Céline en cellule

La bibliothèque de Robert Lévesque, c’est bien connu, est infinie – et nous trouvons plaisir à l’inviter, chaque numéro, à en déballer une petite part.

«La même chose est arrivée à Louis Hémon avec Maria Chapdelaine – sa vie après ce livre est devenue impossible – il a fini à peu près fou sous les roues du Canada un jour de neige. Il n’osait presque pas rester dans sa ville canadienne – il était fait, repéré, détesté. J’ai songé à lui l’autre jour à regarder tomber la neige à travers les barreaux de ma cage – il n’osait presque plus demeurer dans un seul village canadien il était détesté partout, y compris de Maria Chapdelaine, il errait sans cesse.»

Celui qui délire ainsi pour avoir vu des flocons à travers les barreaux de sa cage, qui se fabrique avec l’auteur de Maria Chapdelaine un frère de malheur qui aurait été aussi traqué par la société que lui, fabulant, divaguant, lui imaginant un sort qui ne fut absolument pas le sien (Hémon, pur inconnu, est mort en Ontario heurté par un train en 1913, huit ans avant la parution de son roman chez Grasset) et feignant de croire que Maria Chapdelaine est une femme réelle, eh bien… c’est nul autre que Louis-Ferdinand Céline!

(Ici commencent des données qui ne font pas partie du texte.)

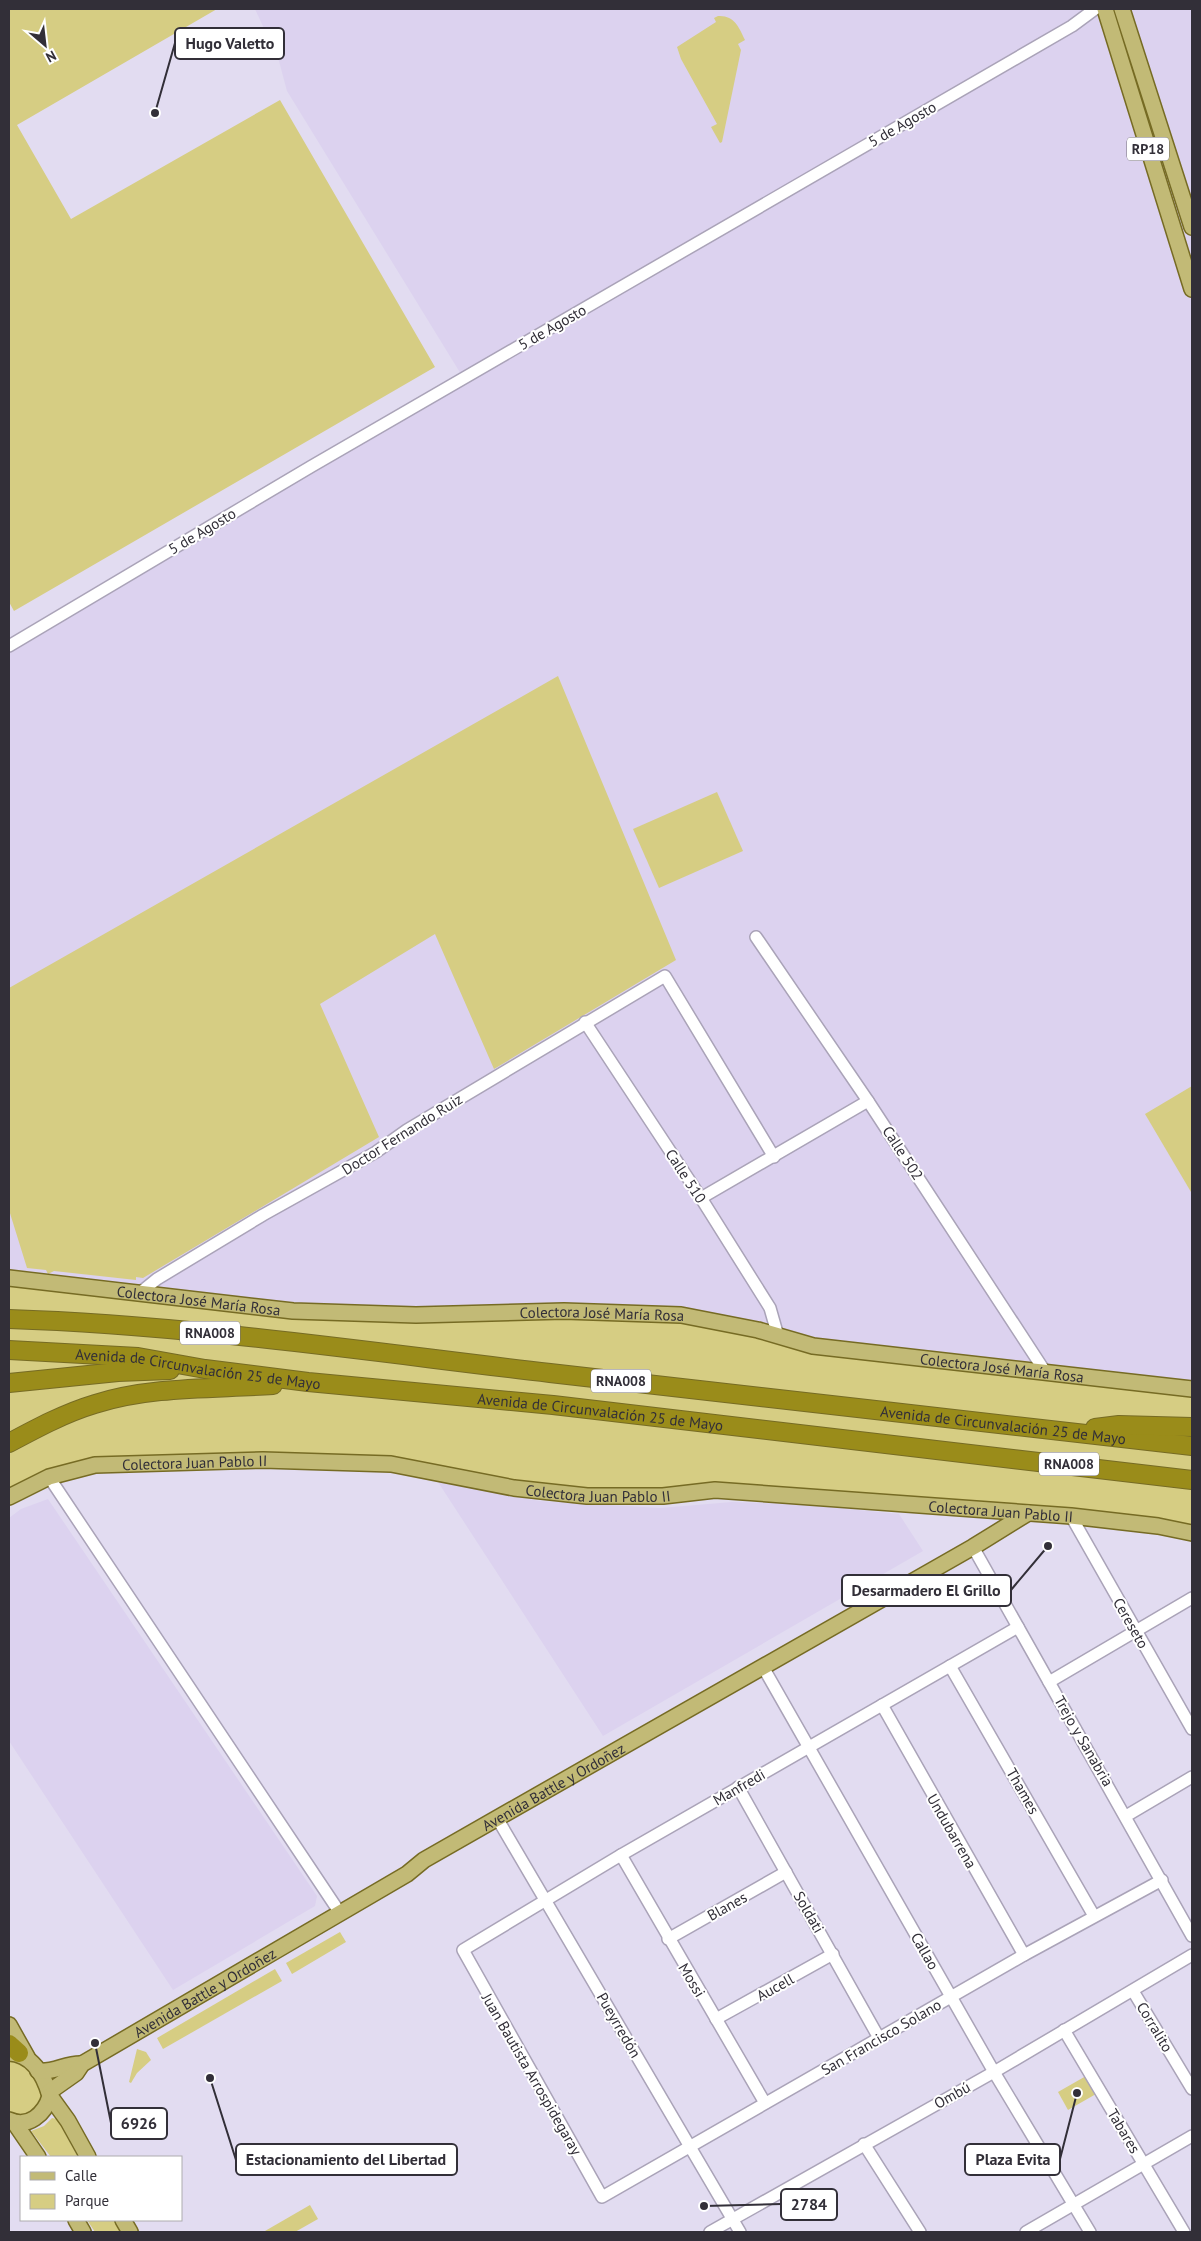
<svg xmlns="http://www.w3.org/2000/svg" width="1201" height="2241" viewBox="0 0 1201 2241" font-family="'PT Sans',sans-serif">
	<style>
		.built { fill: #dcd2ef }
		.green { fill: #d6cd83 }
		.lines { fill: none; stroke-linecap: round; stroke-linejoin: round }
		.minor-casing { stroke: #aaa3b8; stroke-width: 14 }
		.major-casing { stroke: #766b24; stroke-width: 18 }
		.highway-casing { stroke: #766b24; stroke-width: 20 }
		.minor { stroke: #fff; stroke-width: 11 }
		.major { stroke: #c2ba76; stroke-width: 15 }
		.highway { stroke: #9a8c1a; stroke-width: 18 }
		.labels { text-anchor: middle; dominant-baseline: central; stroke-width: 4; stroke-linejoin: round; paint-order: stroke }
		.shield { fill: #fff; stroke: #706d74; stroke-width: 1 }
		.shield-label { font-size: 14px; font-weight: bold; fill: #322f38 }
		.street-label { font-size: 15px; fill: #322f38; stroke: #fff }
		.leader { fill: none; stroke: #322f38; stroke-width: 2 }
		.callout-dot { fill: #322f38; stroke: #fff; stroke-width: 2 }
		.callout { fill: #fff; stroke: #322f38; stroke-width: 2 }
		.callout-label { font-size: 16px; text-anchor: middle; font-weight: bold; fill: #322f38 }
	</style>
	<rect width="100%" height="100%" fill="#e2dcf1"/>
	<g class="built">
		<path d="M255,9H1192V1389L9,1278V646L464,379L287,91L279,61Z"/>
		<path d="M438,1482L539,1501L660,1508L732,1502L797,1504L899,1514L923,1551L603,1736Z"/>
		<path d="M48,1499L317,1896L315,1906L173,1990L9,1741V1518L21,1509Z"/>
	</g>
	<g class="green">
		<path d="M9,9H217L17,125L71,219L280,100L435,367L14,611L9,602Z"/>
		<path d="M718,16C734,15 739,27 745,40L738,44L741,50L722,142L720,143L711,127L717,124L681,59L677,47L716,22L714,18Z"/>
		<path d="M558,676L676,960L494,1069L435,934L320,1004L379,1137L143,1278L136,1277V1280L54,1271L48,1274L46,1270L27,1268L9,1210V988Z"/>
		<path d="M717,792L743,851L659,888L633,829Z"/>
		<path d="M1192,1086V1191L1191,1192L1145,1114Z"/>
		<path d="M9,1278L293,1311L681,1315L813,1346L1192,1389V1533L715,1490L587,1496L391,1464L95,1465L9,1497Z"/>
		<path d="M340,1932L346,1942L292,1974L286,1963Z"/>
		<path d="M275,1969L282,1981L163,2049L157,2038Z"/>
		<path d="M9,2025L44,2079L45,2111L9,2120Z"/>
		<path d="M137,2049L146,2052L151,2060L137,2073L131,2083L129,2082Z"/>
		<path d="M1086,2076L1096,2094L1068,2110L1058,2092Z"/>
		<path d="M52,2118L57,2119L78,2157H51L31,2131L44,2126Z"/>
		<path d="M310,2205L318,2219L295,2232H266L265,2231Z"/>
		<path d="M87,2220H114L121,2232H95Z"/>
	</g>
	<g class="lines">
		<g class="minor-casing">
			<g id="minor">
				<path d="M9,646L312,466L1072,26L1095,9"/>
				<path d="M756,937L868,1101L1046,1373"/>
				<path d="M585,1022L701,1198L770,1308L778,1336"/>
				<path d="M701,1198L868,1101"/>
				<path d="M141,1292L157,1279L263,1215L376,1152L407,1130L665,976L774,1157"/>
				<path d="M49,1477L340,1913"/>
				<path d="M1071,1516L1192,1729"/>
				<path d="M973,1547L1192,1936"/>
				<path d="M1018,1627L621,1855L463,1950L602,2197L1024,1955L1162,1880"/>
				<path d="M950,1666L1094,1916"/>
				<path d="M763,1667L994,2072L1090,2232"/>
				<path d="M1049,1682L1192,1598"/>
				<path d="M882,1705L1024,1955"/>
				<path d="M738,1787L879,2038"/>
				<path d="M1126,1816L1192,1777"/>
				<path d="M497,1818L740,2232"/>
				<path d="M621,1855L765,2103"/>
				<path d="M668,1939L786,1872"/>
				<path d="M1133,1991L1192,2089"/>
				<path d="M716,2019L833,1954"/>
				<path d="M1064,2030L1184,2232"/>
				<path d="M864,2144L920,2232"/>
				<path d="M710,2232L994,2072L1192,1955"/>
				<path d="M1026,2232L1192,2136"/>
			</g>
		</g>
		<g class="major-casing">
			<g id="major">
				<path d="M1105,9L1192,289"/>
				<path d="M1122,9L1192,227"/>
				<path id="s1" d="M9,1278L293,1311L416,1315L564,1311L681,1315L758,1330L813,1346L1192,1389"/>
				<path id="s2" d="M9,1497L49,1477L95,1465L263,1460L391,1464L514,1488L587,1496H663L715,1490L1071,1516L1158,1526L1192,1533"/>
				<path d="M9,2025L27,2057"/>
				<path d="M9,2053C32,2054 44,2075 50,2096C45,2114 28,2129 9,2120"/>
				<path d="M38,2071C54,2073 66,2063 82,2064"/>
				<path id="s3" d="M49,2092L76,2073L82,2064L407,1874L424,1860L973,1547L1028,1513"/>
				<path d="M50,2096L68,2121L88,2157"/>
				<path d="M14,2122L38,2157"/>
				<path d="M76,2220L83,2232"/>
				<path d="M123,2220L130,2232"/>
			</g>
		</g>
		<g class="highway-casing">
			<g id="highway">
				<path id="s4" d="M9,1319C190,1325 370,1352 550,1373C764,1398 978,1421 1192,1446"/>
				<path id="s5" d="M9,1350L138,1357L205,1369L308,1382L553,1405L1192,1480"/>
				<path d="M9,1383L118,1372L170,1370"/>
				<path d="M1095,1428L1119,1425L1192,1427"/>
				<path d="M9,1443C37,1428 65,1413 95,1404C151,1386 215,1389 273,1385"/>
				<path d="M9,2044L19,2053"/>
			</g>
		</g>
		<use href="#minor" class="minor"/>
		<use href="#major" class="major"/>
		<use href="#highway" class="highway"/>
	</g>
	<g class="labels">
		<g class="shield">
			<rect x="1127" y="137.5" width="42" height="23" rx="4"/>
			<rect x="180" y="1321.5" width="60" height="23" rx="4"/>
			<rect x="591" y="1369.5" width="60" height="23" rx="4"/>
			<rect x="1039" y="1452.5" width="60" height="23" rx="4"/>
		</g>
		<g class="shield-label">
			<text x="1148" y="149">RP18</text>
			<text x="210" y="1333">RNA008</text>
			<text x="621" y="1381">RNA008</text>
			<text x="1069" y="1464">RNA008</text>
		</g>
		<g class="street-label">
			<text transform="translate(902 124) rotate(-30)">5 de Agosto</text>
			<text transform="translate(552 327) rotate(-30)">5 de Agosto</text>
			<text transform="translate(202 531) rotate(-31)">5 de Agosto</text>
			<text transform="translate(402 1134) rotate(-32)">Doctor Fernando Ruiz</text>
			<text transform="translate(903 1153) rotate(57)">Calle 502</text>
			<text transform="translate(686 1176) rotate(57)">Calle 510</text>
			<text stroke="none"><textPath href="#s1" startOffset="191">Colectora José María Rosa</textPath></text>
			<text stroke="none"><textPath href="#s1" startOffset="595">Colectora José María Rosa</textPath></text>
			<text stroke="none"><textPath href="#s1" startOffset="1000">Colectora José María Rosa</textPath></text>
			<text stroke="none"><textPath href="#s5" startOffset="190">Avenida de Circunvalación 25 de Mayo</textPath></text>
			<text stroke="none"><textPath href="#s5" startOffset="595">Avenida de Circunvalación 25 de Mayo</textPath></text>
			<text stroke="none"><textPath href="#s4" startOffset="1000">Avenida de Circunvalación 25 de Mayo</textPath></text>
			<text stroke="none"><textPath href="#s2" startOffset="192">Colectora Juan Pablo II</textPath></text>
			<text stroke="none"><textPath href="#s2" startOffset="598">Colectora Juan Pablo II</textPath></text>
			<text stroke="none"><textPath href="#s2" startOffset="1002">Colectora Juan Pablo II</textPath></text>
			<text transform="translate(1131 1623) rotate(60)">Cereseto</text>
			<text transform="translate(1084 1741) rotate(60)">Trejo y Sanabria</text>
			<text stroke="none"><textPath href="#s3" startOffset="591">Avenida Battle y Ordoñez</textPath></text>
			<text transform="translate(739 1787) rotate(-30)">Manfredi</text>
			<text transform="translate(1023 1791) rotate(60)">Thames</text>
			<text transform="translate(952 1831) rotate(60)">Undubarrena</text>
			<text transform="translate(727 1906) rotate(-29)">Blanes</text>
			<text transform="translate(809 1912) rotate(60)">Soldati</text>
			<text transform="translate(925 1951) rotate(60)">Callao</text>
			<text transform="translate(692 1980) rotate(59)">Mossi</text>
			<text transform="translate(775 1987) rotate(-29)">Aucell</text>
			<text stroke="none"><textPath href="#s3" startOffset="186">Avenida Battle y Ordoñez</textPath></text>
			<text transform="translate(619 2025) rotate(60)">Pueyrredón</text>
			<text transform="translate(1155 2027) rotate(59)">Corralito</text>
			<text transform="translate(881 2037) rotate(-30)">San Francisco Solano</text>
			<text transform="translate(532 2074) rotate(60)">Juan Bautista Arrospidegaray</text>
			<text transform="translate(952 2095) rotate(-29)">Ombú</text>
			<text transform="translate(1124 2131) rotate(59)">Tabares</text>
		</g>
	</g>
	<path class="leader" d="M155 113L175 43M1048 1546L1011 1590M95 2043L111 2123M1077 2093L1060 2159M210 2078L236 2160M704 2206L781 2204"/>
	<g class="callout-dot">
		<circle cx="155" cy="113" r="5"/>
		<circle cx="1048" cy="1546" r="5"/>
		<circle cx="95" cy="2043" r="5"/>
		<circle cx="1077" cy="2093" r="5"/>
		<circle cx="210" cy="2078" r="5"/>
		<circle cx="704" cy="2206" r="5"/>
	</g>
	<g class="callout">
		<rect x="175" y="28" width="109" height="31" rx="5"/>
		<rect x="842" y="1575" width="169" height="31" rx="5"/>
		<rect x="111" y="2108" width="56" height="31" rx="5"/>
		<rect x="965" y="2144" width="95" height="31" rx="5"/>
		<rect x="236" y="2144" width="221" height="31" rx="5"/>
		<rect x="781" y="2189" width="56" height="31" rx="5"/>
	</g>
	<g class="callout-label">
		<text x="230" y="49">Hugo Valetto</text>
		<text x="926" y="1596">Desarmadero El Grillo</text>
		<text x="139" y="2129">6926</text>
		<text x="1013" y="2165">Plaza Evita</text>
		<text x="346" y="2165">Estacionamiento del Libertad</text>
		<text x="809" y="2210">2784</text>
	</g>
	<rect width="1201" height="2241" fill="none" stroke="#322f38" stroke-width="20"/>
	<rect x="20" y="2156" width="162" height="65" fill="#ffffff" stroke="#adacaf"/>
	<rect x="30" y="2172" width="25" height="8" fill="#c2ba76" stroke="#adacaf"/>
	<text x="65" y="2181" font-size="15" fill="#322f38">Calle</text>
	<rect x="30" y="2194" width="25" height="15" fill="#d6cd83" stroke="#adacaf"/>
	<text x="65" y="2206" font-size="15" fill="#322f38">Parque</text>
	<g transform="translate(45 45) rotate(152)" stroke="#ffffff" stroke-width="4" paint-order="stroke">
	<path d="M0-4L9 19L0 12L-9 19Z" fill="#322f38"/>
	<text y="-8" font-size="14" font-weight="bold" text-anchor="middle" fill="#322f38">N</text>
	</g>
</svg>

L’immense et fortiche écrivain avait fui Paris le 17 juin 1944 en prenant un train à la gare de l’Est avec sa femme, Lucette, le chat Bébert et le manuscrit du second tome de Guignol’s Band, le trio passa plus de dix mois à Sigmaringen et ils purent aller enfin au Danemark – leur destination – en mars 1945, où l’écrivain du Voyage au bout de la nuit avait, avant la guerre, pris la précaution d’enterrer son or dans le jardin d’une amie danseuse habitant Copenhague, Karen Marie Jensen, dédicataire de sa pièce de théâtre L’église.